Menina Kauane, de seis anos, foi assassinada em Mongaguá, em São Paulo

Reprodução
A menina Kauane Christiny Soares Rodrigues, de seis anos, desapareceu de dentro de casa enquanto dormia, na madrugada de quarta-feira (17), em Mongaguá, cidade a 93 km de São Paulo. Um homem foi preso e confessou o crime. A Polícia Civil continua com a investigação, e laudos preliminares apontam que a criança tenha sido abusada. Veja, a seguir, tudo o que sabe sobre o caso.
Desaparecimento
O desaparecimento ocorreu na madrugada de quarta-feira (17), e foi notado pela própria mãe, Diana Soares de Lira, de 34 anos. A família havia passado o dia na praia comemorando a despedida de uma tia que ia se mudar no dia seguinte para outra cidade. Durante a madrugada, retornaram à casa onde moravam há pelo menos um mês. Em seguida, a mãe levou as crianças para o quarto.
Por volta das 2h, a mãe vai até o dormitório e não acha Kauane. Ela inicia uma busca pela filha na própria residência, que estava com a porta aberta, mas não a encontra — o imóvel localiza-se na avenida Governador Mario Covas Júnior, no bairro Parque Marinho. A irmã da mulher procura pela criança na rua, mas também não tem sucesso. A Polícia Militar, então, é acionada.
Kauane é tratada como desaparecida e, somente seis dias depois, com a ajuda de cães farejadores, a polícia encontra o seu corpo —  a criança estava seminua, em uma vala, numa região de mata próxima à casa onde morava com a mãe e o irmão. A menina tem sinais de estrangulamento.
Prisão
Ainda na segunda-feira (22), a Polícia Civil prendeu um morador de rua que confessou ser o autor da morte da criança. Imagens da câmera de um circuito da Prefeitura de Mongaguá registraram o momento em que o homem leva a criança no colo. O registro ocorreu às 4h41. É possível perceber, no canto superior esquerdo da tela, que o suspeito carrega Kauane em seus braços, em direção à avenida Sorocabana.
De acordo com o delegado do 2° DP, Francisco Venceslau, o morador de rua afirmou que matou a criança por causa de comida. “O suspeito informou que mais cedo (à morte), durante confraternização na casa da vítima, a família de Kauane teria lhe negado um prato de comida”, explicou. “Por isso, ele teria cometido o assassinato.”

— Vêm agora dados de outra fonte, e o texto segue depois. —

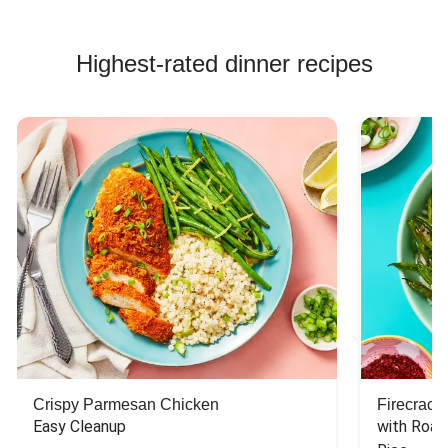
Highest-rated dinner recipes
Crispy Parmesan Chicken
Firecrack
Easy Cleanup
with Roas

A história, o trajeto e as circunstâncias contadas pelo morador de rua fazem sentido e possuem nexo, segundo o delegado. “Vamos, agora, confrontar com provas tudo o que ele tem tido, mas até agora fez sentido. Ele disse o trajeto que fez com a criança, e nós usamos cães farejadores que fizeram o mesmo caminho que ele falou”, disse — ainda segundo Venceslau, a família de Kauane nega qualquer discussão com o morador.
Abuso Sexual
Exames preliminares do IML (Instituto Médico Legal) indicaram lesões nas partes íntimas da menina Kauane. De acordo com a repórter Ingrid Griebel, da Record TV, os policiais já dizem, com base nesses laudos, que a criança sofreu abuso sexual.
Na última quarta-feira (24), a menina foi sepultada em um cemitério do Morumbi, na zona oeste de São Paulo. Familiares de Kauane vieram para a capital paulista e, informou a repórter, não devem retornar à Mongaguá.